Ostras, había dicho mi nombre. Estaba inclinada hacia mí, como si se dispusiera a pegarme. Colgué de inmediato, confiando en que Lily lo entendiera, y me preparé para el ataque.

– No, Miranda, ningún problema.

– Bien. Escucha, me apetece un helado y me gustaría comérmelo antes de que se haya derretido. Un helado de vainilla, no un yogur o un batido, nada de bajo en calorías o sin azúcar, con jarabe de chocolate y nata montada. No nata de bote, ¿entendido? Nata montada auténtica. Eso es todo.

Regresó al departamento artístico con paso firme y tuve la clara impresión de que había venido solo para vigilarme. Emily sonrió afectadamente. El teléfono sonó. Otra vez Lily. Maldita sea, ¿por qué no me enviaba un mensaje electrónico? Descolgué y apreté el auricular contra mi oreja, pero no dije nada.

– Sé que no puedes hablar, así que lo haré yo. Tus padres nos avalan, lo cual es genial. El apartamento tiene un dormitorio grande y, una vez que levantemos un tabique en la sala de estar, todavía quedará espacio para un sofá de dos plazas y una silla. El cuarto de baño no tiene bañera, pero la ducha no está mal.
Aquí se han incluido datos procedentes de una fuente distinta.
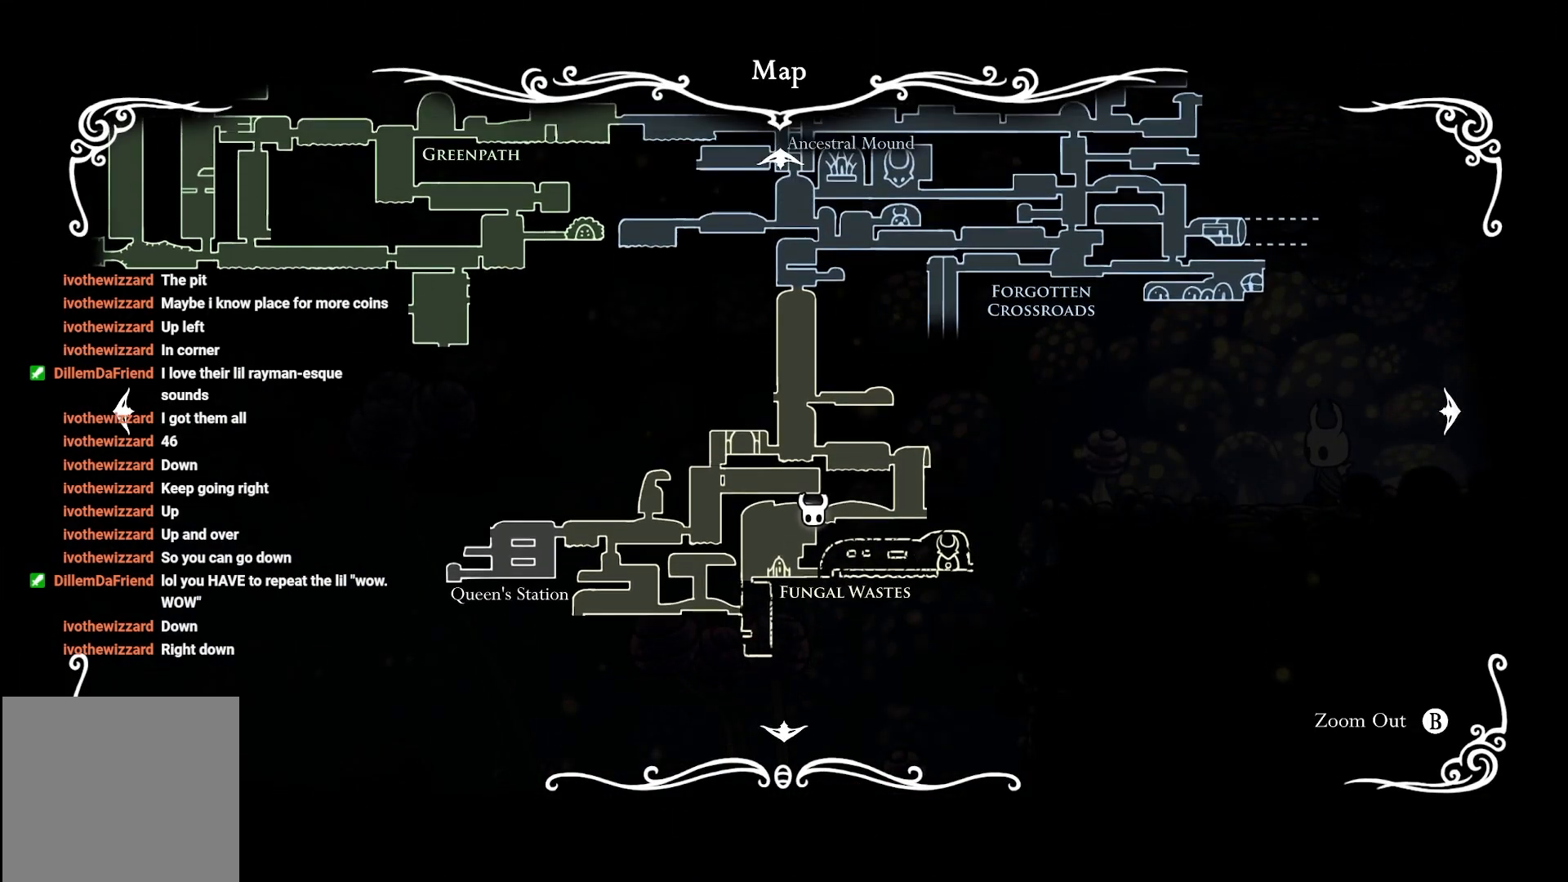
{"buttons": [], "left_stick": "center", "right_stick": "center", "events": [[33, "left_stick", "down"], [83, "right_stick", "center"], [150, "left_stick", "center"]]}
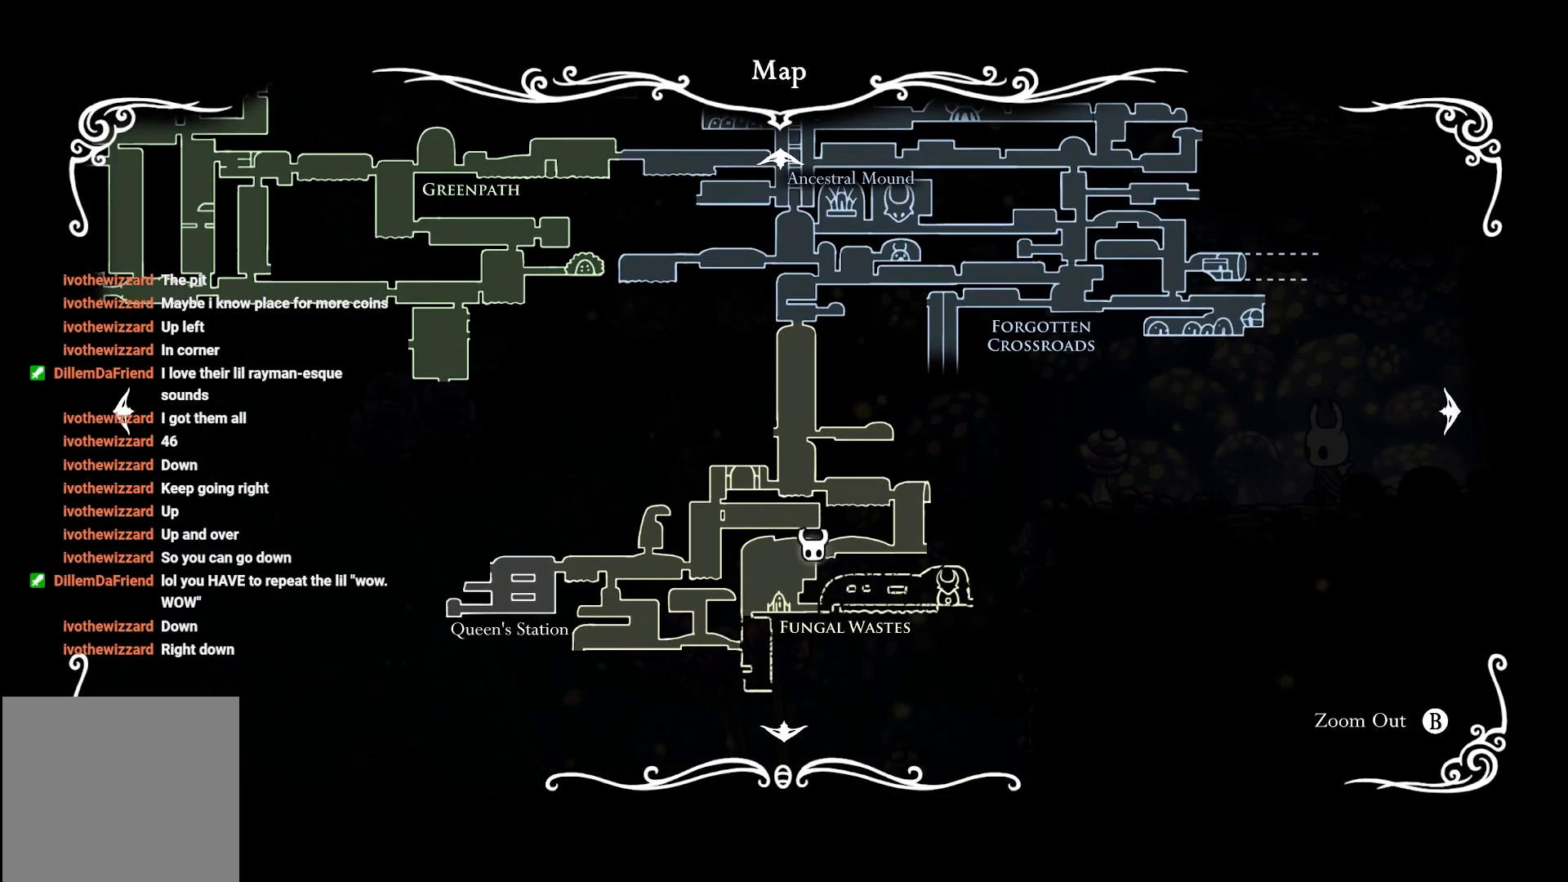
{"buttons": [], "left_stick": "center", "right_stick": "center", "events": []}
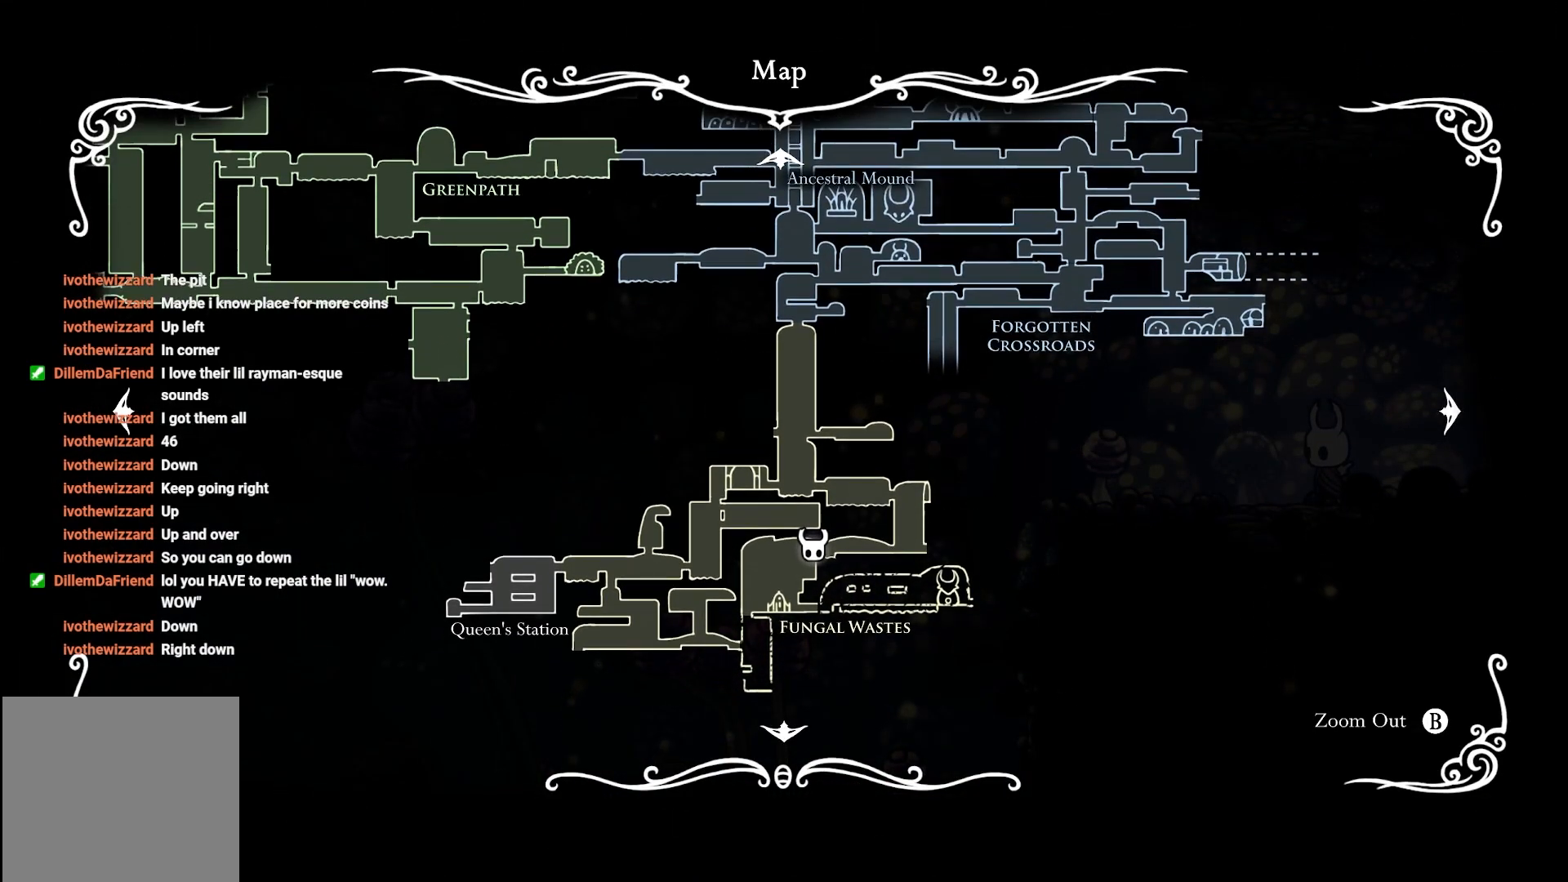
{"buttons": [], "left_stick": "center", "right_stick": "center", "events": []}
Nada de lavava-jillas, claro, ni aire acondicionado, pero podemos comprar aparatos portátiles. Lavandería en el sótano, portero media jornada, a una manzana de la línea 6. Y no te lo pierdas. ¡Tiene balcón!

Debí de silbar de forma audible porque el entusiasmo de Lily aumentó.

– ¡Lo sé! ¡Una locura! Da la impresión de que va a venirse abajo en cualquier momento, ¡pero está ahí! Cabemos las dos y tendremos un lugar donde fumar. ¡Es perfecto!

– ¿Cuánto? -susurré, decidida a no pronunciar ni una sola palabra más.

– Todo nuestro por un total de 2.280 dólares al mes. ¿Te puedes creer que tendremos un balcón por 1.140 dólares cada una? Este apartamento es el chollo del siglo. ¿Voy a por él?

Guardé silencio. Quería hablar, pero Miranda se acercaba poco a poco mientras reprendía a una coordinadora de eventos delante de todo el mundo. Estaba de un humor de perros y yo ya había tenido suficiente por un día. La chica a la que estaba denigrando tenía la cabeza gacha y las mejillas rojas de vergüenza, y recé para que, por su bien, no llorara.

– ¡Andy, esto es ridículo! ¡Limítate a decir sí o no! No solo he tenido que saltarme las clases de hoy, cuando tú no has podido ausentarte siquiera un rato del trabajo, sino que encima no puedes molestarte en decir sí o no. ¿Qué voy…?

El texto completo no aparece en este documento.